The publicly available WhoIs information shielded the name of the underlying domain name holder but in consequence of these proceedings the Registrar disclosed that name as “Pete Childs” and the registrant organization as “Colfor Manufacturing Inc.” The personal name does not support any finding that the domain name registrant might have a right or legitimate interest in the disputed domain name. The organizational name is that of Complainant but in the absence of any compelling evidence that Respondent is associated with Complainant and in the face of an explicit denial thereof by Complainant the Panel finds that the adoption of the registered organizational name is a fraudulent attempt to defeat the Policy.
There is no evidence that Respondent has any trademark rights and the disputed domain name resolves to a website which mimics Complainant business and exists it seems only to assist a fraudulent scheme whereby, as the Complaint shows, unsuspecting email recipients are lured into providing goods believing to have done so at Complainant’s request.
A prima facie case has been made (see, for example, Kmart of Mich., Inc. v. Cone, FA 655014 (Forum Apr. 25, 2006) where the panel found the respondent’s attempt to pass itself of as the complainant was not a bona fide offering of goods or services pursuant to Policy ¶ 4(c)(i), or a legitimate noncommercial or fair use pursuant to Policy ¶ 4(c)(iii); see also Chevron Intellectual Property LLC v. Thomas Webber / Chev Ronoil Recreational Sport Limited, FA 1661076 (Forum Mar. 15, 2016); Church Mutual Insurance Company v. Paul Looney, FA 1668317 (Forum May 17, 2016); Emerson Electric Co. v. Adilcon Rocha, FA 1735949 (Forum July 11, 2017)).
The onus shifts to Respondent and in the absence of a Response, Panel finds that Respondent has no rights or interests and so finds that Complainant has satisfied the second limb of the Policy.

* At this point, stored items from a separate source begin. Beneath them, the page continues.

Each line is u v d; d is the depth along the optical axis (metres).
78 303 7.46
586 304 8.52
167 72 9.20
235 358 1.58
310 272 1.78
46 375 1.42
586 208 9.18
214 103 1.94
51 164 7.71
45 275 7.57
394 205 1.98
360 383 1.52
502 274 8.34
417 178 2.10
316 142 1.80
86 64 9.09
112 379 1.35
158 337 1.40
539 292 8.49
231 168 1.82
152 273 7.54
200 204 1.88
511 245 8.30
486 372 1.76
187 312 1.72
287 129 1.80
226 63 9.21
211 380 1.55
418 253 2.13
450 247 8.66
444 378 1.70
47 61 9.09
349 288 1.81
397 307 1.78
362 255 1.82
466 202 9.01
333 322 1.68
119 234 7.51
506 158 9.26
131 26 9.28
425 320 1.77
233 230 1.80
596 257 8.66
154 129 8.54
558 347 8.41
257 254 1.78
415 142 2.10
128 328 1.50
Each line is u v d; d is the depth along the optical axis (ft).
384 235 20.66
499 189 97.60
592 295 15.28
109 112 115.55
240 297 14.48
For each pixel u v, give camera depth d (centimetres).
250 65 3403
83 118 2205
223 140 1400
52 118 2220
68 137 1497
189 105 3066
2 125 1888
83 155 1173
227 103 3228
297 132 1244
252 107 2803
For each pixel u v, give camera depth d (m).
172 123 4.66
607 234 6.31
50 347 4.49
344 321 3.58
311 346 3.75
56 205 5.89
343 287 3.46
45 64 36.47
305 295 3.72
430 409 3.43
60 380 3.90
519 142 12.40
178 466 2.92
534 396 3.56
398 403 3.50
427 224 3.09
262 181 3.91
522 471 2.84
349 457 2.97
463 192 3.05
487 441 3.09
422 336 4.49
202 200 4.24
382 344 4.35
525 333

Complainant must prove on the balance of probabilities both that the disputed domain name was registered in bad faith and used in bad faith.
Further guidance on that requirement is found in paragraph 4(b) of the Policy, which sets out four circumstances, any one of which is taken to be evidence of the registration and use of a domain name in bad faith if established.
The four specified circumstances are:
‘(i) circumstances indicating that the respondent has registered or acquired the domain name primarily for the purpose of selling, renting, or otherwise transferring the domain name registration to the complainant who is the owner of the trademark or service mark or to a competitor of that complainant, for valuable consideration in excess of the respondent’s documented out-of-pocket costs directly related to the domain name; or
(ii) the respondent has registered the domain name in order to prevent the owner of the trademark or service mark from reflecting the mark in a corresponding domain name, provided that Respondent has engaged in a pattern of such conduct; or
(iii) the respondent has registered the domain name primarily for the purpose of disrupting the business of a competitor; or
(iv) by using the domain name, respondent has intentionally attempted to attract, for commercial gain, internet users to respondent’s website or other on-line location, by creating a likelihood of confusion with the complainant’s mark as to the source, sponsorship, affiliation, or endorsement of the respondent’s website or location or of a product or service on the site or location.’
The Panel finds that the use of the domain name falls under paragraph 4(b)(iv). The Panel has already found the domain name to be confusingly similar to the trademark. The fraudulent website and emails are likely to cause confusion. Their purpose is commercial gain. Panel finds registration and use in bad faith.
Panel finds that Complainant has satisfied the third and final element of the Policy.
Having established all three elements required under the ICANN Policy, the Panel concludes that relief shall be GRANTED.
Accordingly, it is Ordered that the <colformanufacturinginc.com> domain name be TRANSFERRED from Respondent to Complainant.